IT as an asset
Most companies are engaged in driving improved performance based on revenue growth, cost and margin. But an equally fundamental and crucial performance factor is how efficiently a company manages the assets that support the generation of revenue in the form of working and fixed capital. This includes the company’s investment in IT infrastructure.
Assets have a straightforward role: to be productive and to create profit. If they don’t perform this function, then you could argue that they have crossed the line between asset and liability, and should be candidates for disposal.
So, how should IT be classified: as an asset or a liability? This depends on how efficiently the company uses the capital that is invested in IT. When you view IT as an asset, you need to consider asset turnover to gauge productivity.

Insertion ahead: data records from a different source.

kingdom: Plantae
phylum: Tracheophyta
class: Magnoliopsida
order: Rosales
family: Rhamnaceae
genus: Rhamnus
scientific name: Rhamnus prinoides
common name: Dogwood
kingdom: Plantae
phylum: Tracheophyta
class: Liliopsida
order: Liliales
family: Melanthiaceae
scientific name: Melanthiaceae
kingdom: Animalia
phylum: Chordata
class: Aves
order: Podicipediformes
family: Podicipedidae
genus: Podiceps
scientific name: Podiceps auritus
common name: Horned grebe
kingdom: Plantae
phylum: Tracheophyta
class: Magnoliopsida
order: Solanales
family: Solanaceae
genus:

And to do that, you need visibility of the true costs incurred and the revenues generated.
Here we come to the classic IT dilemma: accurate costs can be difficult to establish because they are often spread across the business and accounted for in different ways. For example, the cost of power may not be correctly attributed to IT and may be shared across departments.
The revenue contribution that can be assigned to IT can be very difficult to assess, sometimes to the point where assumptions are the only pragmatic option. Unless you are running an IT-centric business, it is all too easy to underplay the role of IT in revenue generation in favour of sales and marketing.
The objective it to be able to account for IT in a consistent way that reflects its true costs and revenue-generating characteristics. Anything that can reduce, predict or improve the visibility and management of IT costs can be a useful tool in driving improved IT productivity.
Cost control
Opportunities for cost control can simultaneously be apparent and elusive. Lack of standardisation creates duplication of both technology and process, creating waste and additional expense. But the cost of standardisation can be an obstacle, with other – apparently more deserving – projects taking priority. As a result, problems persist and costs rise.
The real loser in this scenario is the business itself. Diminishing IT budgets and rising infrastructure costs can only lead to one conclusion: more IT budget gets spent on running the infrastructure (keeping the lights on) and less on driving innovation through new IT projects.
The blocker is the sheer capital cost of improvement and modernisation. IT infrastructure improvements may well provide significant long-term benefits, but with no imminent boost to the business, the short-term ROI is difficult to project and the expenditure is hard to justify.